HÉLIO
SCHWARTSMAN
Além da
vida
SÃO
PAULO - Filhas travam disputa na Justiça para definir se corpo do pai vai ser
enterrado ou enviado para os EUA, onde seria mantido congelado para futura
possível ressuscitação. O caso é interessante porque nos faz refletir sobre a
morte.
Embora
a lei trate o óbito como um evento, ele é mais bem descrito como um processo.

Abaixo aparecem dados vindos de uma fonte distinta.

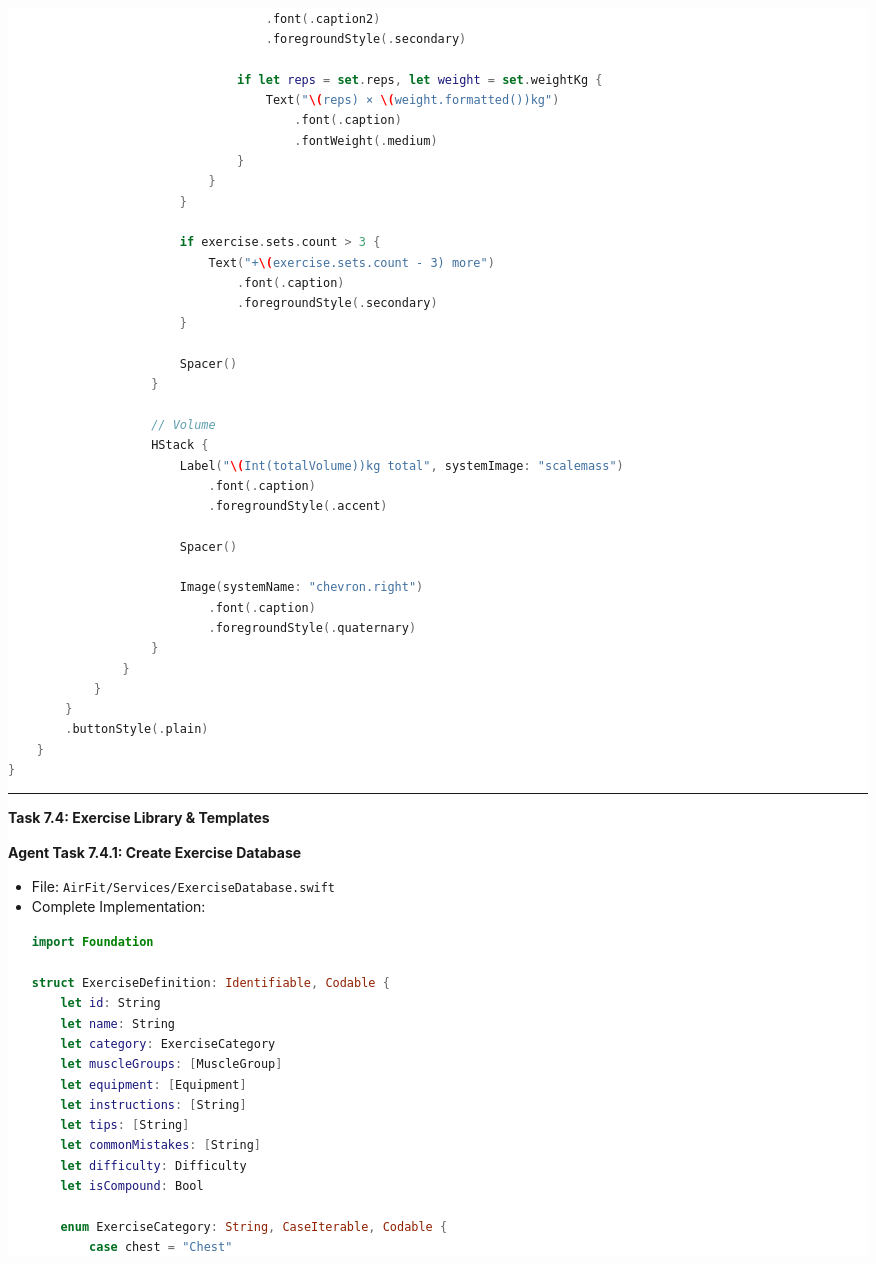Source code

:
  ```swift
                                      .font(.caption2)
                                      .foregroundStyle(.secondary)
                                  
                                  if let reps = set.reps, let weight = set.weightKg {
                                      Text("\(reps) × \(weight.formatted())kg")
                                          .font(.caption)
                                          .fontWeight(.medium)
                                  }
                              }
                          }
                          
                          if exercise.sets.count > 3 {
                              Text("+\(exercise.sets.count - 3) more")
                                  .font(.caption)
                                  .foregroundStyle(.secondary)
                          }
                          
                          Spacer()
                      }
                      
                      // Volume
                      HStack {
                          Label("\(Int(totalVolume))kg total", systemImage: "scalemass")
                              .font(.caption)
                              .foregroundStyle(.accent)
                          
                          Spacer()
                          
                          Image(systemName: "chevron.right")
                              .font(.caption)
                              .foregroundStyle(.quaternary)
                      }
                  }
              }
          }
          .buttonStyle(.plain)
      }
  }
  ```

---

**Task 7.4: Exercise Library & Templates**

**Agent Task 7.4.1: Create Exercise Database**
- File: `AirFit/Services/ExerciseDatabase.swift`
- Complete Implementation:
  ```swift
  import Foundation
  
  struct ExerciseDefinition: Identifiable, Codable {
      let id: String
      let name: String
      let category: ExerciseCategory
      let muscleGroups: [MuscleGroup]
      let equipment: [Equipment]
      let instructions: [String]
      let tips: [String]
      let commonMistakes: [String]
      let difficulty: Difficulty
      let isCompound: Bool
      
      enum ExerciseCategory: String, CaseIterable, Codable {
          case chest = "Chest"
  ```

Quando as células deixam de receber oxigênio e nutrientes, nem todos os tecidos
"morrem" ao mesmo tempo. Até três horas depois da parada cardíaca, as
pupilas e os músculos ainda reagirão a determinados estímulos. Já as células
ósseas mantêm-se transplantáveis por até 48 horas.
É
justamente nessa noção de processo que se inscreve a lógica da preservação
criônica: embora a medicina atual não seja capaz de curar um dado paciente,
seus parâmetros essenciais -isto é, suas memórias e personalidade, que quase
certamente correspondem a marcas físicas no cérebro-, mesmo depois da morte
oficial, poderiam ser mantidos congelados até que existam tecnologias capazes
de tratá-lo. Se a coisa funcionasse, a imortalidade estaria ao alcance pelo
menos dos mais ricos.
E a
questão social nem é a maior das encrencas propostas pela criônica. Em termos
legais, o congelamento é uma forma de enterro. Mas isso só faz sentido se
partimos do pressuposto de que a ressuscitação é impossível -o que ninguém pode
afirmar com certeza. De outra forma, o sujeito deveria ser tratado como um
paciente em coma, o que criaria uma série de dúvidas jurídicas.
Se
admitimos que ele tem ainda chance de recuperação, então o que chamamos de
declaração de óbito seria uma forma de eutanásia, o que traria complicadas
implicações éticas. A morte definitiva só ocorreria em caso de perda
irreparável de toda informação contida no cérebro.
A
verdade é que, apesar de todos os grandes avanços da biologia e da medicina,
ainda não dispomos de um conceito muito bom de morte.